***
Полумрак царил во всех уголках комнаты. Тусклая маленькая лампочка светила из-под абажура, который был накрыт черным платком. Направленный свет падал ярким круглым пятном на закрытые белым саваном ноги покойника. Гроб с усопшим – рабом Божиим Иваном – стоял посреди комнаты на двух табуретках, скорбно возвышаясь над скудной обстановкой жилища, а смерть вызывающе соприкасалась с утихшей вокруг жизнью.
Свет обрывался с кромок гроба и отпечатывался мутными оттисками пыли на исшарканном, корявом полу.
Была глубокая ночь.
Вдова покойного сидела поодаль, забившись в угол меж голой стеной и уродливым коробом шифоньера. Ее звали Анной. Она дремала и, изредка вздрагивая, открывала усталые, с красными ободками век, глаза.
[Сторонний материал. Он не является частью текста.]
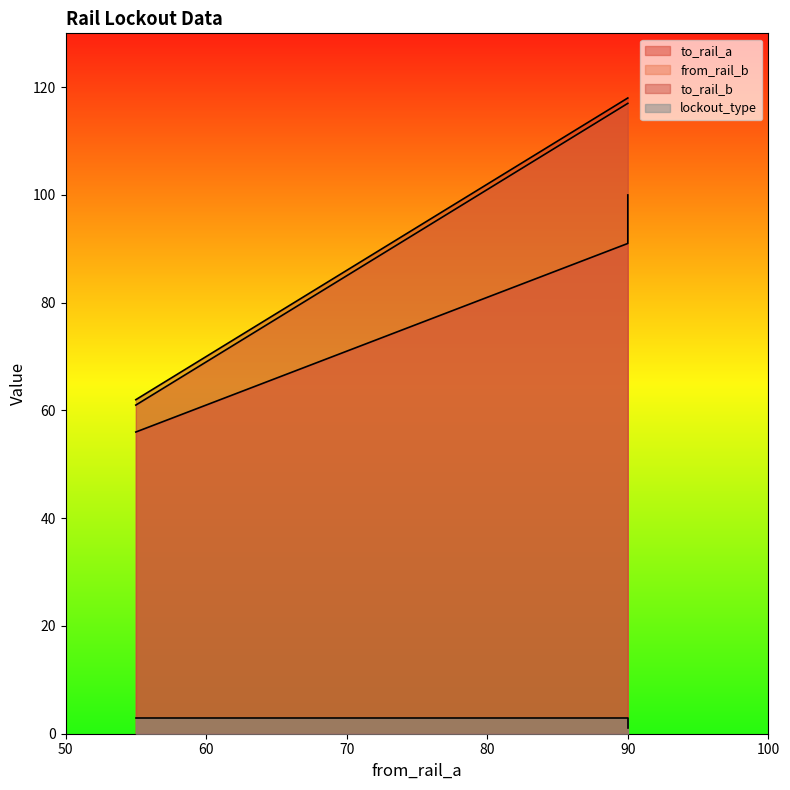

True or false: to_rail_a has more than 2 interior local peaks.

False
Когда она задерживала взгляд на кончиках ног, бугорком возвышающихся над досками гроба, обшитого красным ситцем, то с трепетом начинала прислушиваться. Безмолвного дыхания ночи не было слышно, а угнетающая тишина давила на уши. Начинала кружиться голова. Там, в закоулках сонного сознания, кровь пульсировала и стучала по вискам с нарастающей силой, все громче и громче. Бум-бум-бум… Анна закрывала глаза, слух начинал притупляться, и она вновь засыпала.
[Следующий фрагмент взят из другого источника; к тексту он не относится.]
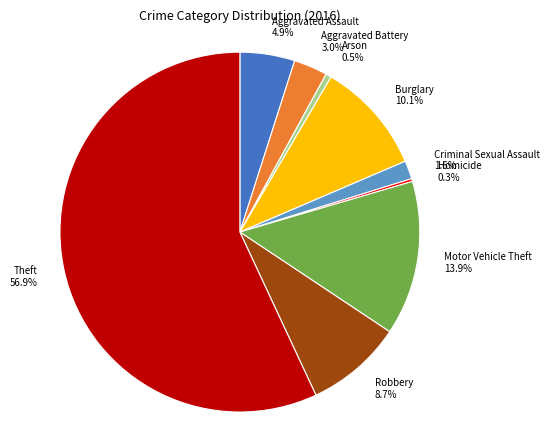

Do Robbery and Theft together represent more than half of the pie?

Yes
Ей было сорок лет. В траурном шелковом платке она выглядела старше, но на смуглом лице не было ни единой морщинки. У нее был правильный прямой нос, узкие губы, проницательные выразительные глаза под сводами бархатных ресниц. Прядка русых густых волос вывалилась из-под платка и легла вразброс на лоб.